##### Given passage

I dragged myself out of bed as early as I could Sunday morning since I was planning to drive the libre from Durango back to Mazatlán and I’d been warned it could take up to eight hours, twice as long as the cuota had taken! I was going to gain an hour with the time change, though, which helped. I decided that I would keep an eye on my arrival time and if it looked like I was to get to the start of the Isla road later than 3:30 p.m., I would leave the libre and take the cuota. I was worried about the condition of The Road since Maz had a horrible weekend, weather-wise. Poor Contessa and Colin had to evacuate! Contessa had blogged that The Road was in decent condition with no further rain expected, but nevertheless, I approached my day with the mindset that the last hour could be very, very hellish…
I checked out of the hotel at 8:00, with the plan being to drop my stuff off at the truck and then go get breakfast. The hotel clerk stamped my parking ticket, signed it, and put the time of checkout on it.
The parking lot gates were padlocked shut, so I rang the bell. The attendant came out and I asked if I could just drop off my things. No problem. He let me in and then back out again.
I then wandered a bit around and was disappointed to find that almost nothing is open before 9:00 or 10:00 on Sundays! I had to settle for crappy Oxxo coffee (should have just had the hotel coffee!). The one restaurant that was open didn’t want to serve me. I went in and said hello to the ladies behind the counter (diner-style restaurant). They completely ignored me. I took a table and after being ignored another minute, I went back up to the counter and asked for a menu. I was ignored again. So I left. *shrugs* I’ve had this happen a lot NOB, but it’s usually in small towns, where the restaurants don’t like tourists and prefer to only serve their regulars. I ended up buying some pastries from a lady on a street corner! Not quite what I wanted ahead of a long drive, but better than leaving on an empty stomach and I figured that my last banana would balance things out, nutrition-wise!

##########
##### Source data

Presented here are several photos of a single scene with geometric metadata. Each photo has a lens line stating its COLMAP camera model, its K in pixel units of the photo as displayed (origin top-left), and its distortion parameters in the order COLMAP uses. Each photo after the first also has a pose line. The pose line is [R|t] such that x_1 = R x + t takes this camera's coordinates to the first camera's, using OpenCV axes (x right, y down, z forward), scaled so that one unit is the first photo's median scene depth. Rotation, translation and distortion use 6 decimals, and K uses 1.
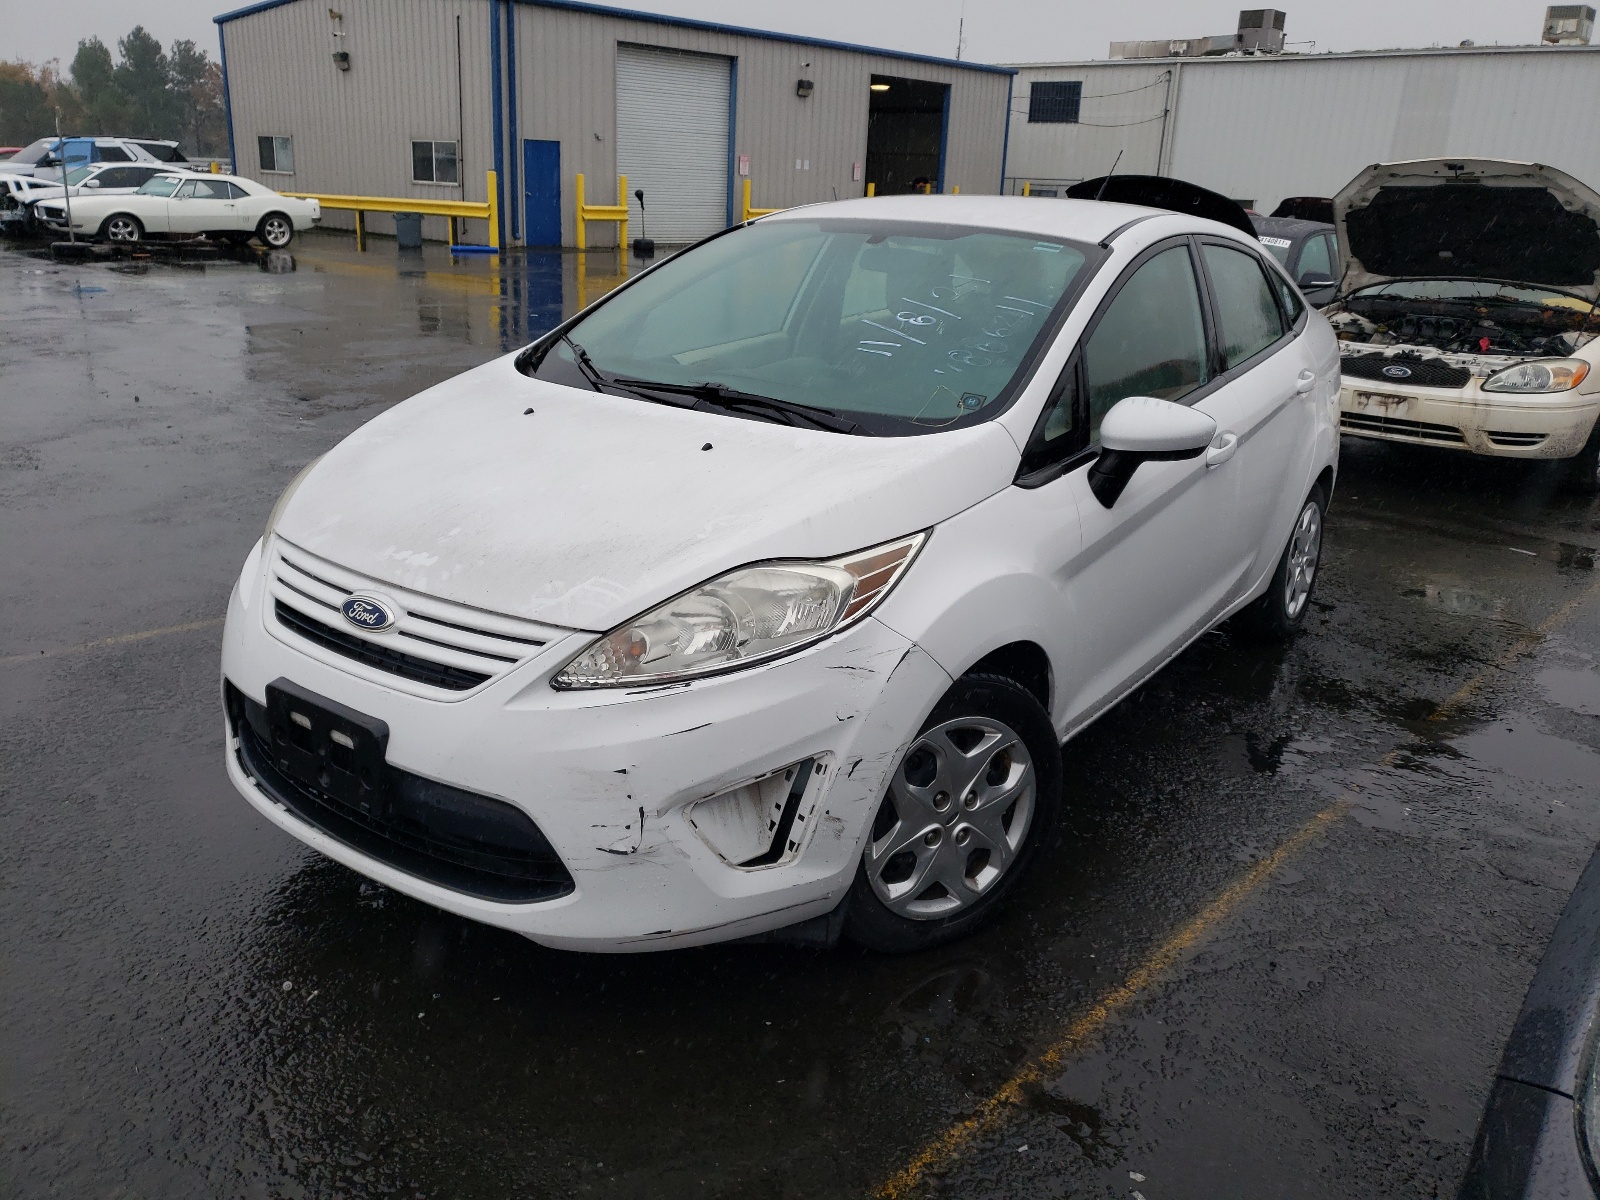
lens RADIAL K [[1202.2, 0, 800.0], [0, 1202.2, 600.0], [0, 0, 1]] dist [0.135504, -0.072971]
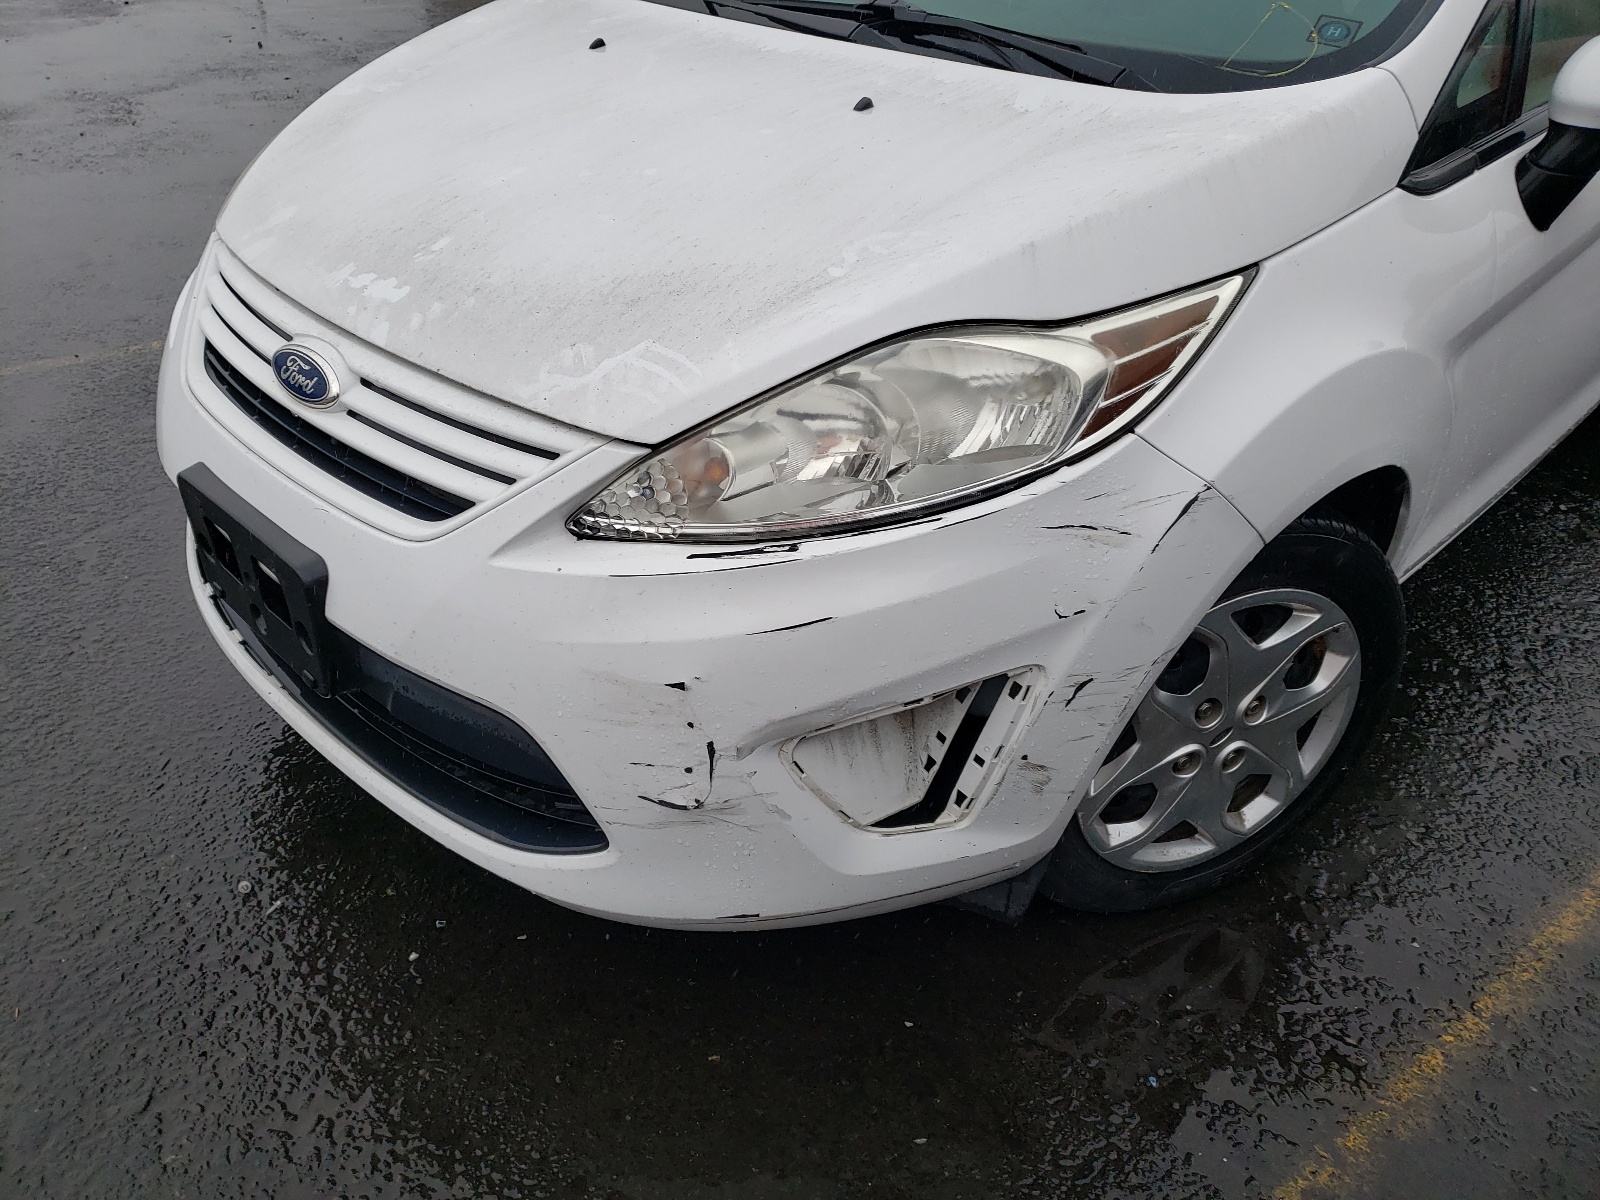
lens RADIAL K [[1329.4, 0, 789.7], [0, 1329.4, 597.5], [0, 0, 1]] dist [0.089215, -0.095862]
pose [[0.988127, 0.072691, -0.135353, -0.008106], [-0.041729, 0.974853, 0.218907, -0.040022], [0.147862, -0.210660, 0.966312, 0.354871]]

##########

Prompt 1: In the rows, starting with the first row and going on through the row with "dist [0.135504, -0.072971]", change "geometric metadata" to "camera metadata" and leave everything else as it is. Leave the pictures out of your answer.
Prompt 2: Continue the account of the Sunday drive from Durango to Mazatlán, starting right after its final sentence.

Exercise output 1:
Presented here are several photos of a single scene with camera metadata. Each photo has a lens line stating its COLMAP camera model, its K in pixel units of the photo as displayed (origin top-left), and its distortion parameters in the order COLMAP uses. Each photo after the first also has a pose line. The pose line is [R|t] such that x_1 = R x + t takes this camera's coordinates to the first camera's, using OpenCV axes (x right, y down, z forward), scaled so that one unit is the first photo's median scene depth. Rotation, translation and distortion use 6 decimals, and K uses 1.
lens RADIAL K [[1202.2, 0, 800.0], [0, 1202.2, 600.0], [0, 0, 1]] dist [0.135504, -0.072971]

Exercise output 2:
The parking lot gate was locked again when I returned, but this time I didn’t even have to ring the bell. The man examined my ticket and confirmed that I didn’t have to pay anything, then wished me a good trip. Since he was waiting for me to get out so he could close the gates again, I didn’t dawdle and was glad that I had programmed Isla as ‘home’ on my GPS, so it was very quick to get that set up. But the GPS wasn’t keen to route me on the libre, so I knew that the 11:30 (Sinaloa time) ETA would not be reality!
I had no trouble navigating my way out of Durango until I got to this intersection.
It was very bewildering, with poor signage. I wasn’t even sure if I was in the correct lane to make a left turn. The longer I sat there, the less certain I was about when it was my turn to turn and there was a surprising amount of traffic for early on a Sunday, too much for me to feel comfortable just taking my chance of not getting into an accident. I was able to make a discreet U-turn and then pulled over to wait for someone else to get to that intersection with the intention of turning left, which took only a few minutes. When this car turned left, I still had no idea of what prompted the driver to decide it was time to do so, but we made it without getting creamed!
I started on the libre at about 9:00 after getting fuel. Almost immediately, there was a scenic lookout!
The road was very twisty. You can see a bit of that here (sorry, the phone takes such horrible pictures, but I’d forgotten my camera charger!):
We occasionally would pass or cross the cuota.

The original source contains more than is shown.